I can’t blame Mark for trying, it’s not his fault, for sure. Trying to get the Linux community to agree on anything is virtually impossible. It’s just not in our DNA. Everyone has massive not-invented-here syndrome and over-engineering mentality. We’d rather be different, smarter, and “right-er” than everyone else rather than help pleebs use a common Desktop Linux. Instead of praising the effort, they deride it and make fun of those getting behind it, because, after all, most Linux users are fucking assholes (including me). This the idea behind the meme “I use Arch, btw.” It’s like a disease with us, a disease that has killed (and will continue to kill) any Linux desktop attempt.
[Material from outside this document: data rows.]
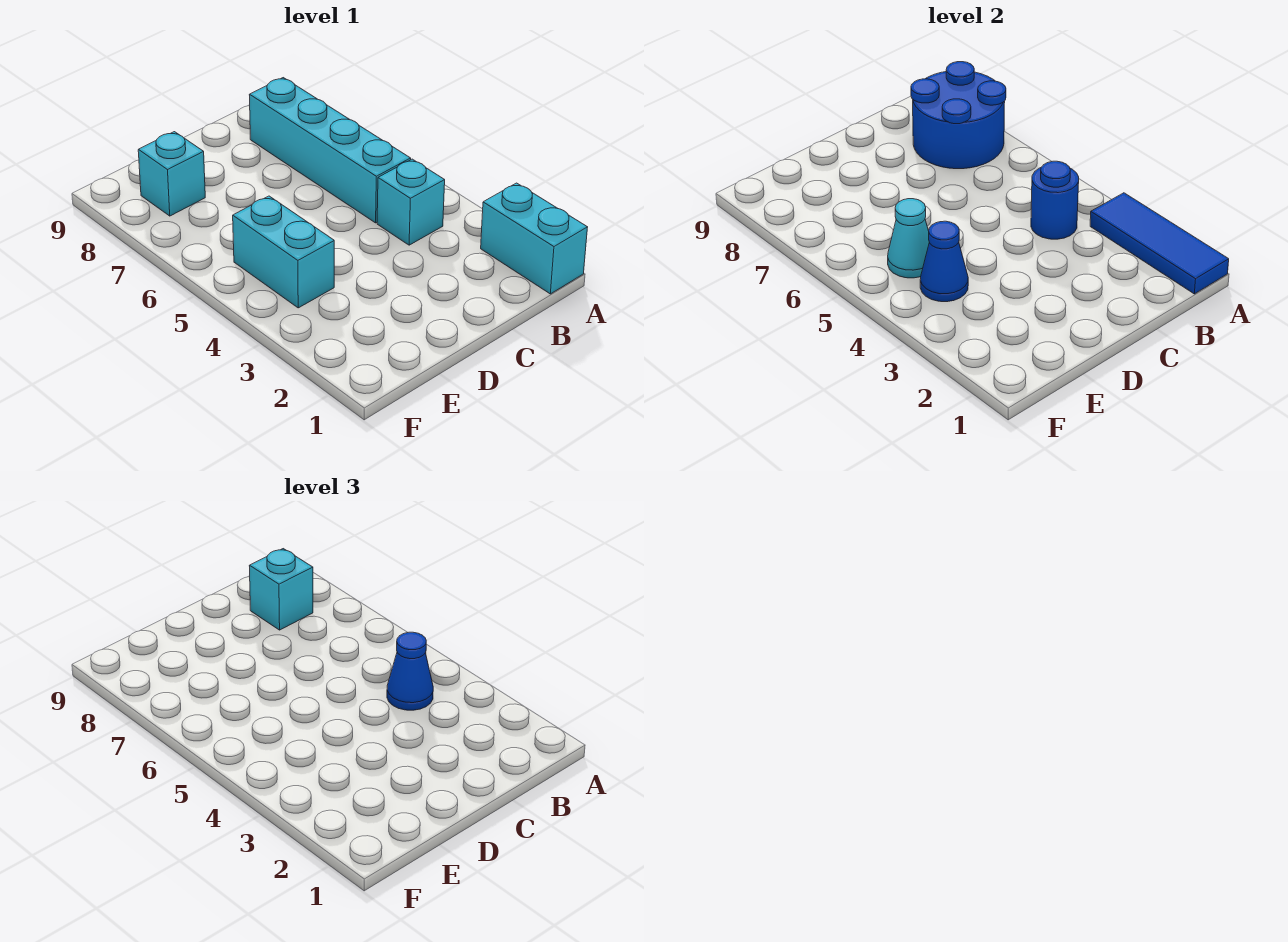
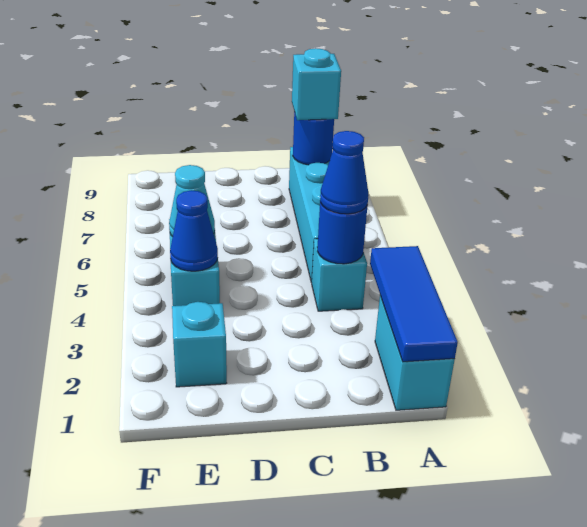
blue 2x2 round brick [911,62,1006,169] -> blue 1x1 round brick [293,112,334,165]
cyan 1x1 brick [138,132,205,216] -> cyan 1x1 brick moved to [172,302,227,387]

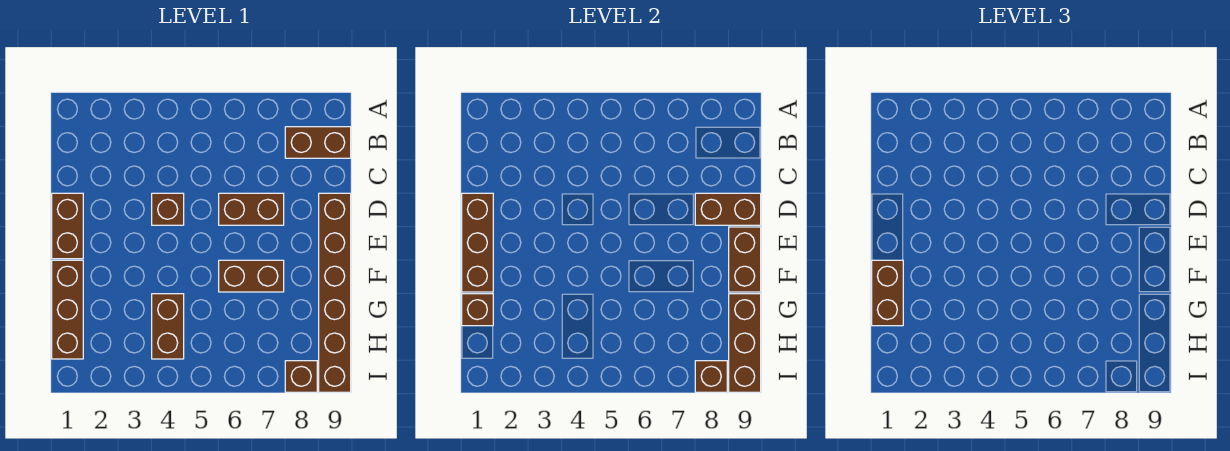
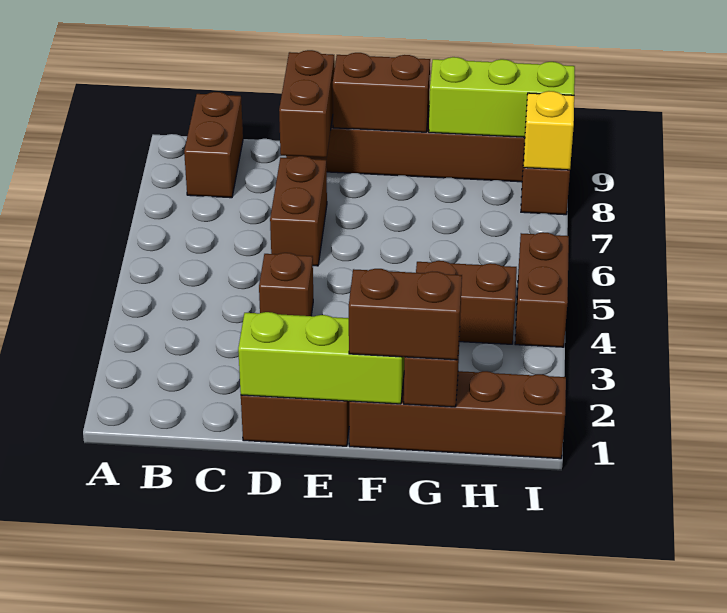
brown 1x3 brick [462,193,493,292] -> lime 1x3 brick [238,312,405,404]
brown 1x3 brick [52,260,83,359] -> brown 1x4 brick [349,371,566,459]
brown 1x2 brick [219,260,284,292] -> brown 1x2 brick moved to [515,232,569,347]
brown 1x3 brick [729,294,761,392] -> lime 1x3 brick [429,57,575,137]
brown 1x1 brick [695,361,727,392] -> yellow 1x1 brick [524,91,574,170]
By the way, System75 PopOS just destroyed their attempt at a common desktop as well by announcing they are going to redo the entire fucking desktop environment in Rust. They still have major, critical bugs in their distro that got so fucking bad I had to abandon it and migrate to Windows WSL2 instead. No surprise there. The System76 people are some of the biggest Linux assholes on the planet, with egos that dwarf even Mark Shuttleworth’s. (Ask me about my experience with them in 2013 when I bought, and returned a shitty, overpriced laptop from them.) It takes a clueless but wildly intelligent ego like those of the PopOS desktop team to divert all their main desktop resources to redoing the whole fucking thing in Rust — while two perfectly good desktop environments already exist. Apparently, Gnome and KDE are beneath them. Not even a fork will do. ‘Cuz Rust “safety” (pfffhahahaha, oh sorry, couldn’t help myself).

At least Valve supports their product on Ubuntu desktop. So there’s that. But good luck getting anyone to take it seriously, ever. I certainly don’t and I’ve been a Linux fanatic since 1996.